**Assignment:** Every line from the one containing "fx_px: 1678" to the end of the records below, written out word for word, is the whole answer.

[Collected data]
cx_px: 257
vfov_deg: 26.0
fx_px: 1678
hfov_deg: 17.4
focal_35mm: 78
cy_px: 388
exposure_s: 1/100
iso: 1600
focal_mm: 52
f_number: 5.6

**Task answer:**
fx_px: 1678
hfov_deg: 17.4
focal_35mm: 78
cy_px: 388
exposure_s: 1/100
iso: 1600
focal_mm: 52
f_number: 5.6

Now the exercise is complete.